Last December 2014, the population of Mauritius was able to avoid the constitutional amendments that would have transformed Mauritius into an autocratic state known to all as the Second Republic. Today we face, without any debate, similar inglorious amendments which open the floodgates to the repression of our fundamental rights. This proposed law inevitably plunges us back into the medieval dark ages of social, economic and legal obscurity. This state of affairs can only be described as an Inglorious Republic. The present government was mandated by popular decree to end the gluttonous ambitions of a self-appointed King, but certainly not to be replaced by a reckless adviser to the Tsar and his son.
Our fundamental rights and freedoms are the direct descendants of the The Declaration of Rights enacted in England in 1689. The Act asserted recognised ancient rights and liberties and amongst them, “that fines or forfeitures before conviction are void”. This aspect of English history is known as the Glorious Revolution of 1688 and came about when the monarchy finally accepted constraints from Parliament.
People had fought for and won more rights and this, in turn, transformed the politics and thus the economics of England. The new balance of power between Parliament and Crown made government more credible, and credibility allowed the government to favourably reorganise its finances. The Constitutional changes made property rights more secure and thus promoted economic development. The Crown could no longer arbitrarily tax citizens or expropriate property.
Niall Ferguson, Professor of history at Harvard, and a fellow of Jesus College, Oxford, have argued that the success of England thereafter was due to the good functioning of its democratic institutions, the rule of law, and the protection of individuals from arbitrary expropriation of property. So, as these same institutions and rights would fail or begin to fail, as over the last decades, so we now face crisis.

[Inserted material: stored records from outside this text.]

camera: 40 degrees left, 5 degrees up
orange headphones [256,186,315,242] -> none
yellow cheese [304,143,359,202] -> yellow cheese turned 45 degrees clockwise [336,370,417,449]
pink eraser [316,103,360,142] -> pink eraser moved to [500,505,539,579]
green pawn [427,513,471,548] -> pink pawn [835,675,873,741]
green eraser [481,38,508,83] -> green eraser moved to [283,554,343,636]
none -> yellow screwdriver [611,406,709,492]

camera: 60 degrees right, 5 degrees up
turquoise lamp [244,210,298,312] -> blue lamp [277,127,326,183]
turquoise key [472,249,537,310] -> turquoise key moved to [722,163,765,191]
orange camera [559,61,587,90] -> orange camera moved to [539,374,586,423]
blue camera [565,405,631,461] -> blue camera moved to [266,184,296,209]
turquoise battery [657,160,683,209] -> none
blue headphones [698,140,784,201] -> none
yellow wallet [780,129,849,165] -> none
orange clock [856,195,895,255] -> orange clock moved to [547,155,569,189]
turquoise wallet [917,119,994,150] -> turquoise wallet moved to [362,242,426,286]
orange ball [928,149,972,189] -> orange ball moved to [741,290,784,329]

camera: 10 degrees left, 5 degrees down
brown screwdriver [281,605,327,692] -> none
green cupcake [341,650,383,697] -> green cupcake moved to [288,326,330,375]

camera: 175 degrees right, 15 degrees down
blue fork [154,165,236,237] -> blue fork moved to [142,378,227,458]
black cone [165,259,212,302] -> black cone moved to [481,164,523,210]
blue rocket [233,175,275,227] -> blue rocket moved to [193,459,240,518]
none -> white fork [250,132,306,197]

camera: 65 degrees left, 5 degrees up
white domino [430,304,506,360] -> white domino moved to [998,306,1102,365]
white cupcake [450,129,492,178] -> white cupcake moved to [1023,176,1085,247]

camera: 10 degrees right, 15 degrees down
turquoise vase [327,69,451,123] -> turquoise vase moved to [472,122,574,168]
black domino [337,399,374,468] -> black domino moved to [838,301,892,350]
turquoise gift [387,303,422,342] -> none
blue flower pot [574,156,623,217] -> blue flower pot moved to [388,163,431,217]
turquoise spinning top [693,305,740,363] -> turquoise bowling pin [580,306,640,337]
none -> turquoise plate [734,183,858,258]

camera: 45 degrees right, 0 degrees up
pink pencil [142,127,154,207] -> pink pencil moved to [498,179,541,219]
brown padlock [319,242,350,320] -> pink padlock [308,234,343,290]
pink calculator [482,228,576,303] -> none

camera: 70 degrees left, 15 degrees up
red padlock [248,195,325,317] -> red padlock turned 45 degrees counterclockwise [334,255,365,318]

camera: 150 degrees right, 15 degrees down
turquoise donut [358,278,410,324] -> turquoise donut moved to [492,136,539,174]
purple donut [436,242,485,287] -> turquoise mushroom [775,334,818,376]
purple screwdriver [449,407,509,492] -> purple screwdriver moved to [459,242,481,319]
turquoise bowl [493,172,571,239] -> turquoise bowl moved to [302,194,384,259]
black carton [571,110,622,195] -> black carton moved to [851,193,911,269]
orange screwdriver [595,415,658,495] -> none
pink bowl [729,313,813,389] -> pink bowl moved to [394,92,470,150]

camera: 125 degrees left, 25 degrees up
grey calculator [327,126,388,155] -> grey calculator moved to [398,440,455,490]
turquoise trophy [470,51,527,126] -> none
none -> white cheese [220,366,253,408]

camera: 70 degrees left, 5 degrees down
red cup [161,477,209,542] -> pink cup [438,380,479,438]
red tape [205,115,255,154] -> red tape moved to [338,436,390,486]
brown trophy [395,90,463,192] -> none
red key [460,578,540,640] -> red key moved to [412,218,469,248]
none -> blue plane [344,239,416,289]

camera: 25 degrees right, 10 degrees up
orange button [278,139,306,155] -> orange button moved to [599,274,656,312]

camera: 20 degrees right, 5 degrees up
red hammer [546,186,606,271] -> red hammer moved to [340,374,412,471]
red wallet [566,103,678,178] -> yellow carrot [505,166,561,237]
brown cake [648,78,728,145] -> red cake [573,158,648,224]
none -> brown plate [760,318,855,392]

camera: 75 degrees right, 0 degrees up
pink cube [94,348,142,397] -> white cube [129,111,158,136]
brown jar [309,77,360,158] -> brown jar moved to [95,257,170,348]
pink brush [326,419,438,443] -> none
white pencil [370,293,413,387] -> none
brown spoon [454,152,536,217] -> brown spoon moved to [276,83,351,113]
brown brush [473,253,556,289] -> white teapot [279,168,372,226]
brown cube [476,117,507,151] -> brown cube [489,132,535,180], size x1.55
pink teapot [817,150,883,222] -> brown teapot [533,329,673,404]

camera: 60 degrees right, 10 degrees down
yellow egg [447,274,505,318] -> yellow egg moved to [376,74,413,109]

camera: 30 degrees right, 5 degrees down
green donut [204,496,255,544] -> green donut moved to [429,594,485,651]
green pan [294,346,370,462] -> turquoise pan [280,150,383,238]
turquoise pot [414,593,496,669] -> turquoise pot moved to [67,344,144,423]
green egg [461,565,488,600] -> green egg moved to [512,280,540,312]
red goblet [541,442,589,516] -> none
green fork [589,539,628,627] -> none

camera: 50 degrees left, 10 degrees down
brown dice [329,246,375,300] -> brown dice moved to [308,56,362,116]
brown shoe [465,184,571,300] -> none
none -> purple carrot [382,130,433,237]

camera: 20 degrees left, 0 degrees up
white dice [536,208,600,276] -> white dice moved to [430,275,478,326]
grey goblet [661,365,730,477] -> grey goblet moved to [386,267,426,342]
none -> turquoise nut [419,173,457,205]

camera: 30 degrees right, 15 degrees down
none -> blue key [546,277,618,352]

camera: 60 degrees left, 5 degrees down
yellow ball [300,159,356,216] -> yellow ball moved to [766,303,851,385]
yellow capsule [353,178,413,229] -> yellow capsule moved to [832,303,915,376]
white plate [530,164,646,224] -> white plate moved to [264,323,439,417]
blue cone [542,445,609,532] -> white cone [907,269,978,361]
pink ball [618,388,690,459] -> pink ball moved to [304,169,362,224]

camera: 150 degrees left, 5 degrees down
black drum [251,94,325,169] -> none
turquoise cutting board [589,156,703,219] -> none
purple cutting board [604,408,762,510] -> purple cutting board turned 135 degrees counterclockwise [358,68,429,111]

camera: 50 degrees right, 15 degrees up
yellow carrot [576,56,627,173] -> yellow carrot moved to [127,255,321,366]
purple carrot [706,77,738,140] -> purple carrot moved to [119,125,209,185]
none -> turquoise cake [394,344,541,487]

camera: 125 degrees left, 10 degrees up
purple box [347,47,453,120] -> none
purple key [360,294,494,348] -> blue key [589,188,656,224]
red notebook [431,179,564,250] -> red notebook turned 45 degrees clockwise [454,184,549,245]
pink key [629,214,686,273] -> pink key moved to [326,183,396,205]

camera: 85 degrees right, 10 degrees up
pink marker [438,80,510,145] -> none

When it comes to regulation of financial services and banking the issue is whether or not additional regulation can improve matters by reducing the frequency or magnitude of fraud, or future financial crises. Professor Ferguson is of the view this is highly unlikely and goes further to say that new regulations may have precisely the opposite effect. He adds that legislators and regulators seem to act with disregard of the unintended consequences of the new law or regulation. Further he comments, it seems that the balance of opinion favours complexity over simplicity; rules over discretion; codes of compliance over individual and corporate responsibility, which is based on a flawed understanding of how the financial sector markets work. He believes that excessively complex regulation is in fact the disease of which it purports to be the cure and that “the rule of law has many enemies, one of them is bad law”.
Keeping the above in mind, the Minister of Financial Services, Good Governance and Institutional Reforms has tabled three Bills in Parliament. These are (a) The Constitution (Amendment) Bill which purports to amend the Constitution and allows for the confiscation of property of an individual without conviction, (b) The Good Governance and Integrity Reporting Bill, this purports to promote a culture of good governance and integrity reporting in Mauritius; stimulate integrity reporting in the public and private sectors; encourage positive reports of acts of good governance; disclose malpractices and recover unexplained wealth; and protect and reward persons making disclosures and reports. The Stasi practice of rewarding informers in East Germany springs to mind. This will add more over regulation and paranoia to an already burdened society and financial services sector, and (c) The Asset Recovery (Amendment) Bill for the sole purpose of shifting the control of the Enforcement Authority when it comes to matters of confiscation and recovery of property under the Asset Recovery Act, away from the independent institution of the Director of Public Prosecution, to the Financial Intelligence Unit, a creation of The Financial Intelligence and Anti-Money Laundering Act and to the control of the Executive.
It is blatantly obvious that we are moving away from the enshrined fundamental rights of the citizen engraved in our Constitution and at the same time regressing by 400 years beyond the days of slavery. The tragedy will, it seems, begin with the possibility of arbitrary expropriation of property, just as the monarchy in England did prior to 1689.
Who in their right mind will want to invest or indeed live in a country where there is a suspicion of insecurity in property rights?
What financial services sector will thrive and prosper where guarantees against expropriation are in jeopardy?
More alarmingly, once it is shown that a fundamental right can be baffled with such ease, who is to say that other rights will not disappear with the same disconcerting facility? It was never the popular or moral mandate of Government to touch our fundamental rights, yet here we are.
The passing of these laws will signal the beginning of the end of society as we know it, for the worse, I believe. Thus, all members of the National Assembly should be alert to the consequences of their individual votes, as history will bear witness and stand in judgment. A vote in favour of such law is an insult to all those who fought for your freedoms, to all those who slaved for your wealth and comfort and a burden for all our children and the generations to come. Shame that such bills should even be tabled.